* **Instructions to follow**: The line containing "B3|BAF A3|BedB3|AFB AFE|" and every line after it, through the last one below: output exactly these and nothing else.

* * * * * * * * *

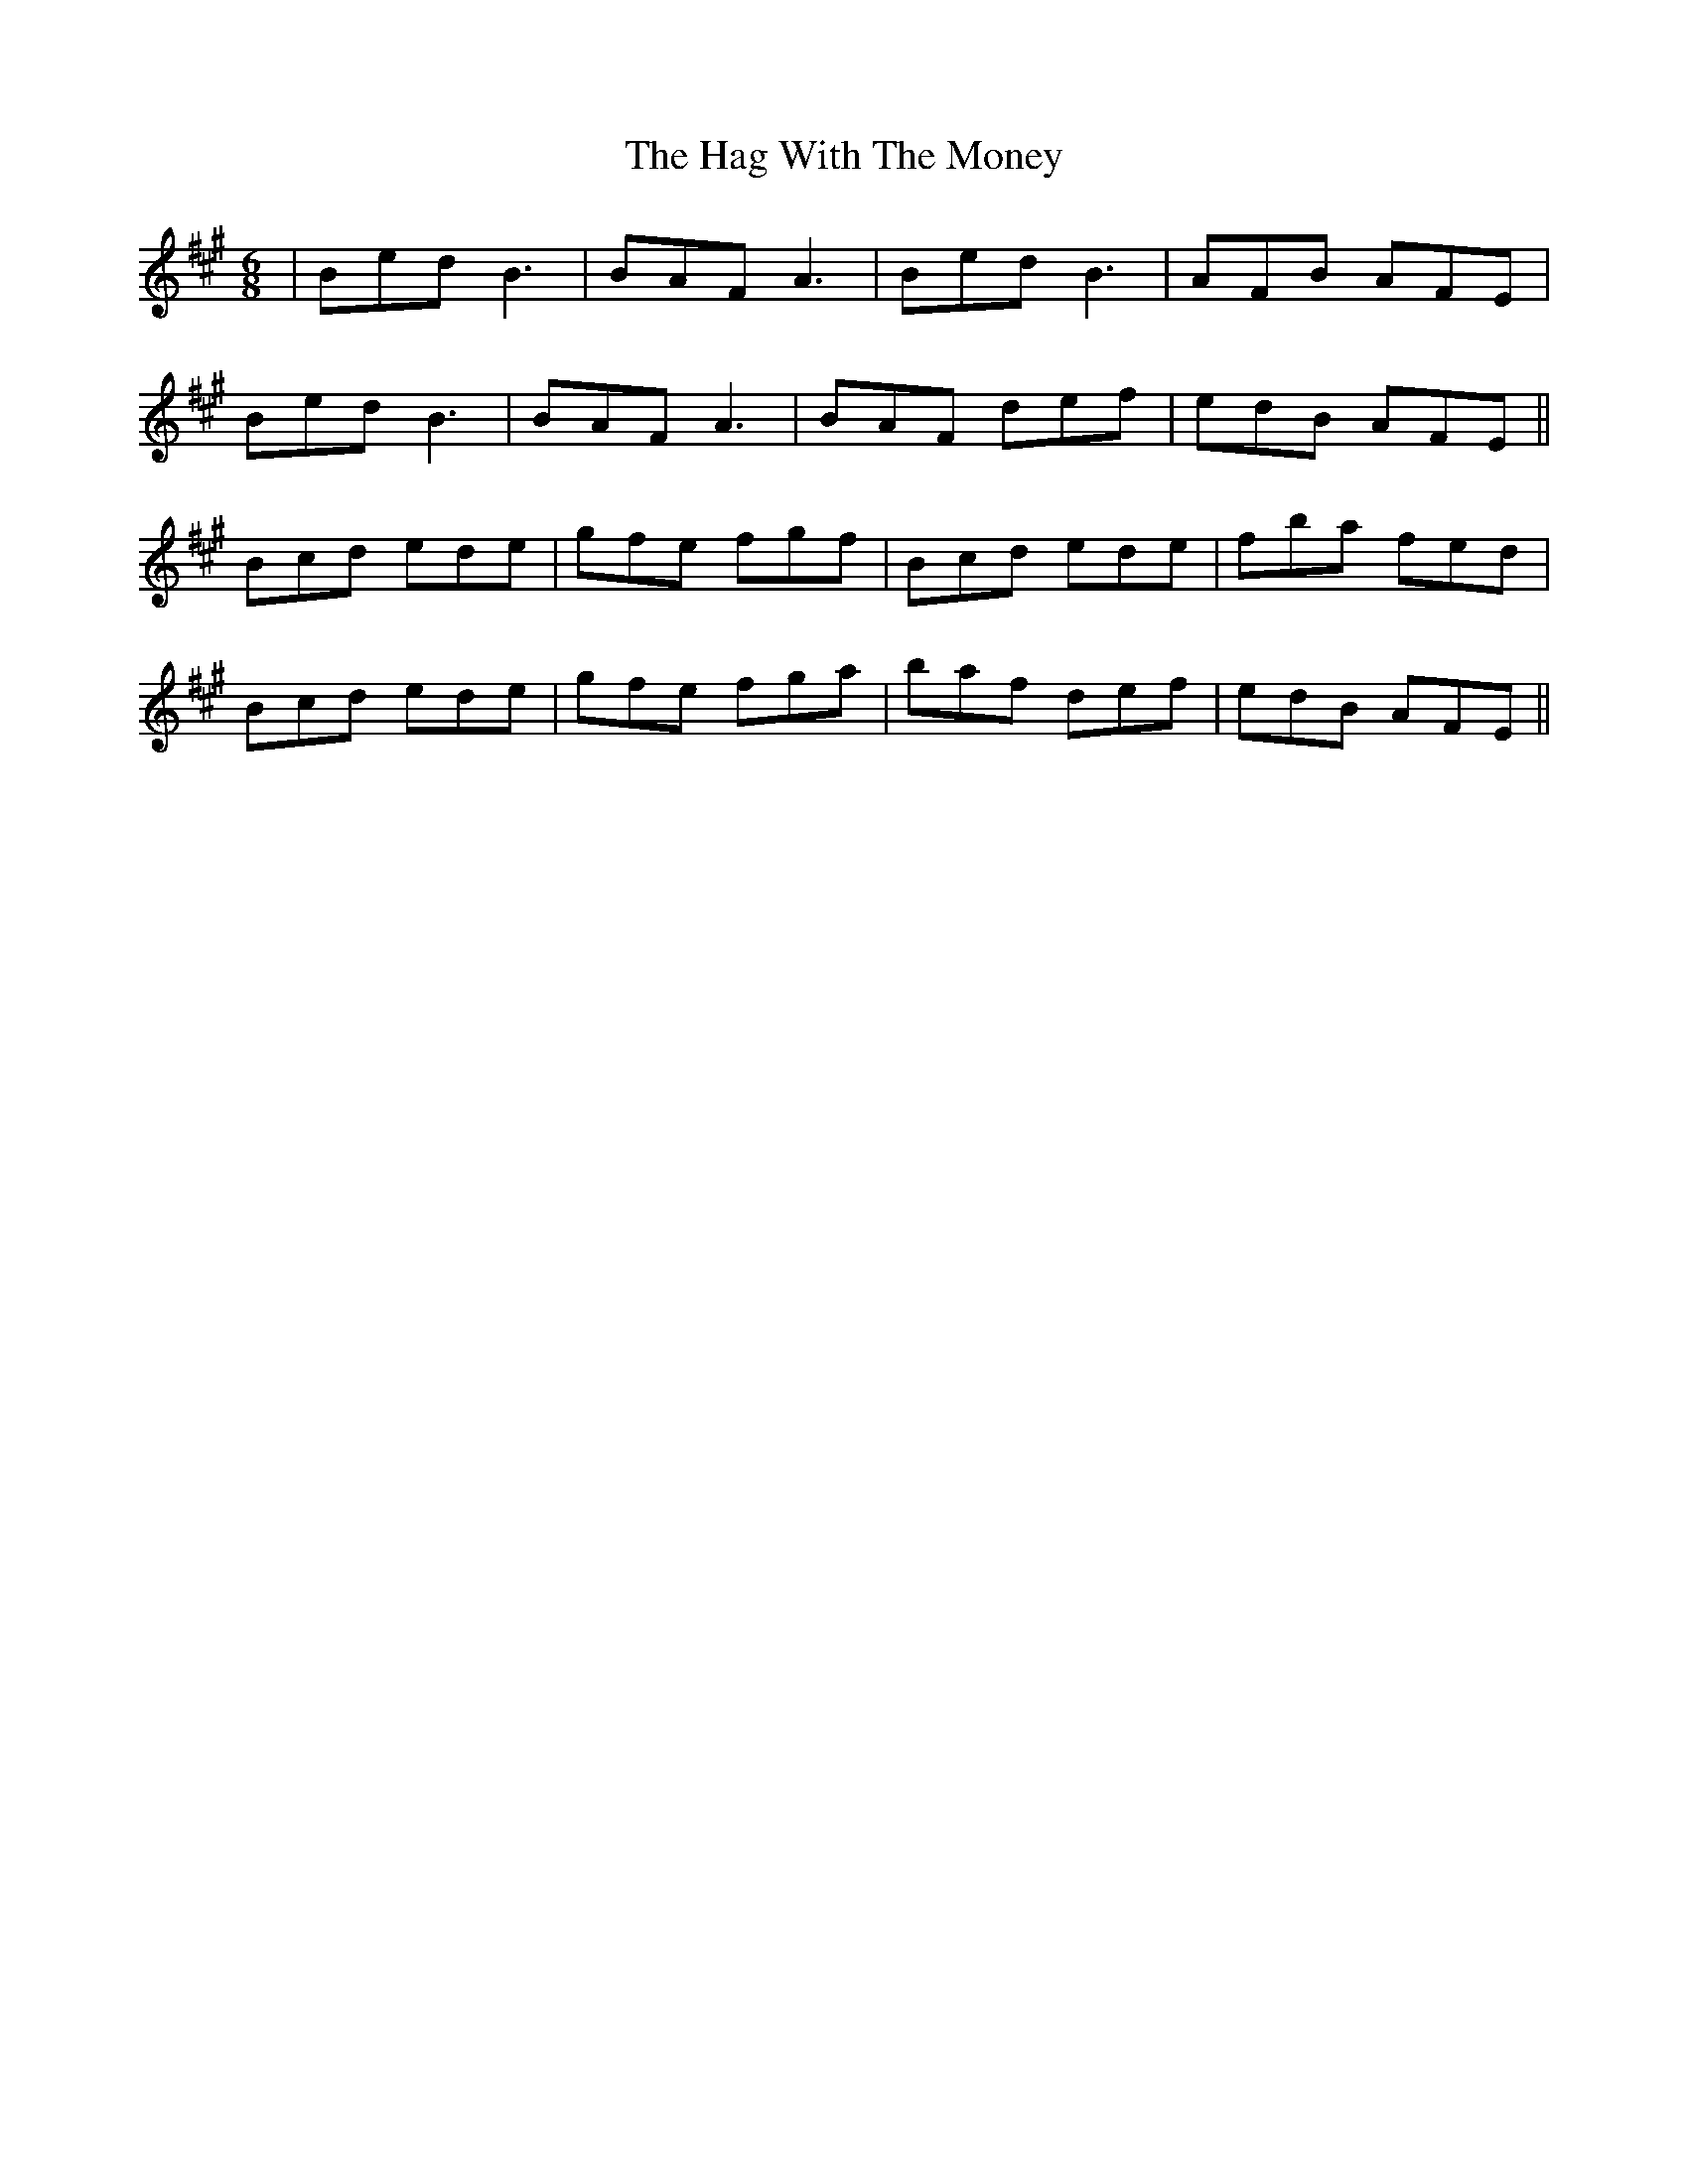 X: 16459
T: Hag With The Money, The
R: jig
M: 6/8
K: Emixolydian
|Bed B3|BAF A3|BedB3|AFB AFE|
Bed B3|BAF A3|BAF def|edB AFE||
Bcd ede|gfe fgf|Bcd ede|fba fed|
Bcd ede|gfe fga|baf def|edB AFE||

* * * * * * * * *

* **Written reply**:
|Bed B3|BAF A3|BedB3|AFB AFE|
Bed B3|BAF A3|BAF def|edB AFE||
Bcd ede|gfe fgf|Bcd ede|fba fed|
Bcd ede|gfe fga|baf def|edB AFE||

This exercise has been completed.